Tonight Matt and I had tea and rum cake with Dr. Evil….
Speaking of Dr. Evil, though, I’m back on P90X now that Matt is back to work. I started today with Kenpo, and know what? I kind of liked it. Well, “like” is relative but it was way better than the arms and chest one. For those of you who have interest in P90X, as some of you have asked me about it, here are a few tips:
1) I think I’ve said this before, but SILENCE the sound. I don’t know his name, but the Billy Blank of P90X is freaking annoying as hell. No. Really. His voice is like nails on a chalkboard. I want to throw things at the t.v. EVERY time he speaks.
2) It’s hard as balls. I mean really hard. This isn’t for the faint of heart.
3) For good measure you might just want to use your ipod while you do it just in case you accidentally hear a little bit of his voice.
4) Do this in private. If you’re like me, you’re going to look like a great big idiot while you do this. A great big pansy idiot!
5) Don’t look when the big huge words “BRING IT” pop up on the screen. If you’re like me then this will make you think, “Oh, it’s already been broughten.” And then you’ll be annoyed that an exercise video has you doing “Bring it On,” quotes in your head. This will remind you that you’ve seen all stupid sequels of this movie and you’ll again want to throw something at the t.v.

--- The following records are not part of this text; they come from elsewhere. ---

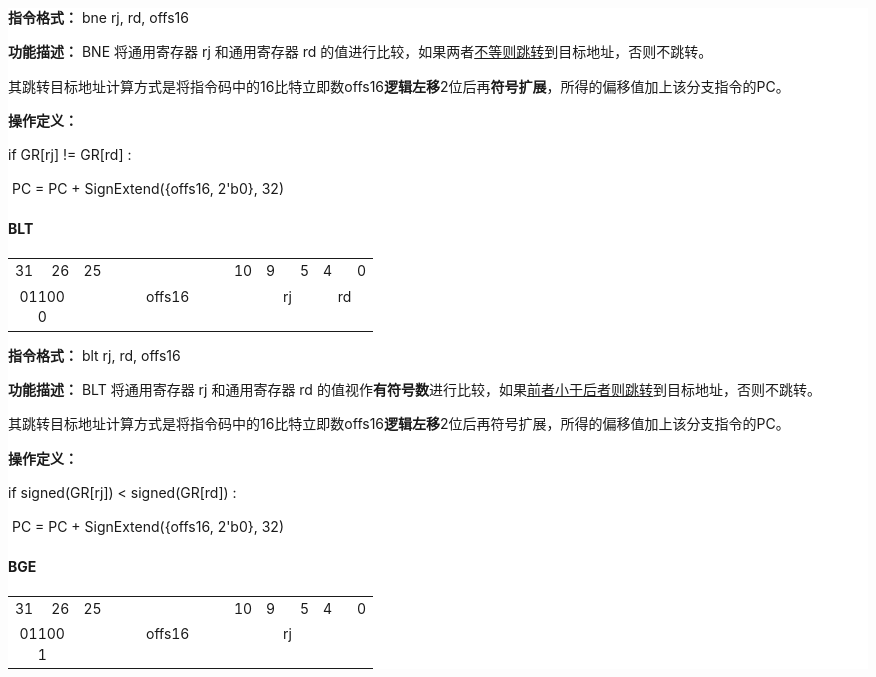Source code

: </tbody>
</table>

**指令格式：** bne  rj, rd, offs16

**功能描述：** BNE 将通用寄存器 rj 和通用寄存器 rd 的值进行比较，如果两者<u>不等则跳转</u>到目标地址，否则不跳转。

其跳转目标地址计算方式是将指令码中的16比特立即数offs16**逻辑左移**2位后再**符号扩展**，所得的偏移值加上该分支指令的PC。

**操作定义：**

if GR[rj] != GR[rd] :

​	PC = PC + SignExtend({offs16, 2'b0}, 32)



#### BLT

<table>
<tbody>
<tr>
<td style="width: 9.375%;  text-align: left;">31</td>
<td style="width: 9.375%;  text-align: right;">26</td>
<td style="width: 25%;     text-align: left;" colspan="4">25</td>
<td style="width: 25%;     text-align: right;" colspan="4">10</td>
<td style="width: 7.8125%; text-align: left;">9</td>
<td style="width: 7.8125%; text-align: right;">5</td>
<td style="width: 7.8125%; text-align: left;">4</td>
<td style="width: 7.8125%; text-align: right;">0</td>
</tr>
<tr>
<td style="text-align: center; width: 18.75%; " colspan="2">011000</td>
<td style="text-align: center;" colspan="8">offs16</td>
<td style="text-align: center; width: 15.625%;" colspan="2">rj</td>
<td style="text-align: center; width: 15.625%;" colspan="2">rd</td>
</tr>
</tbody>
</table>

**指令格式：** blt  rj, rd, offs16

**功能描述：** BLT 将通用寄存器 rj 和通用寄存器 rd 的值视作**有符号数**进行比较，如果<u>前者小于后者则跳转</u>到目标地址，否则不跳转。

其跳转目标地址计算方式是将指令码中的16比特立即数offs16**逻辑左移**2位后再符号扩展，所得的偏移值加上该分支指令的PC。

**操作定义：**

if signed(GR[rj]) < signed(GR[rd]) :

​	PC = PC + SignExtend({offs16, 2'b0}, 32)



#### BGE

<table>
<tbody>
<tr>
<td style="width: 9.375%;  text-align: left;">31</td>
<td style="width: 9.375%;  text-align: right;">26</td>
<td style="width: 25%;     text-align: left;" colspan="4">25</td>
<td style="width: 25%;     text-align: right;" colspan="4">10</td>
<td style="width: 7.8125%; text-align: left;">9</td>
<td style="width: 7.8125%; text-align: right;">5</td>
<td style="width: 7.8125%; text-align: left;">4</td>
<td style="width: 7.8125%; text-align: right;">0</td>
</tr>
<tr>
<td style="text-align: center; width: 18.75%; " colspan="2">011001</td>
<td style="text-align: center;" colspan="8">offs16</td>
<td style="text-align: center; width: 15.625%;" colspan="2">rj</td>

[^1]:  所谓自然对齐是指，访问半字对象时地址是2字节边界对齐，访问字对象时地址是4字节边界对齐，访问双字对象时地址是8字节边界对齐，访问128 位向量对象时地址是16字节边界对齐，访问256位向量对象时地址是32字节边界对齐。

Ok, that’s it. Well, actually, no. I’m annoyed that during the break he makes you do jumping jacks and jack hammers and stuff. I thought a break was a break and that you take that time to eat a snack or sit down or something easy like that. Right? Isn’t that what a break is? It’s like the people mover at the airport. You get on it cause you think you’re going to be able to rest, stop, and let the people mover move you cause that’s what people movers do. They move people. But, no. People use it to go faster and walk on it which therefore forces you to walk, too. It’s a PEOPLE MOVER, people!!
PS- Just for shits and giggles I’m going to start all my evening posts with me and Matt having tea and rum cake. You know, until we finish drinking all the tea. Just a little experiment I’m doing.
PPS- I know I sometimes over-exaggerate some things on here for comedic effect, but I’m not actually kidding about the tea and rum cake. That’s real stuff. Real, unrated Matt and Suzanne life. Exciting, no?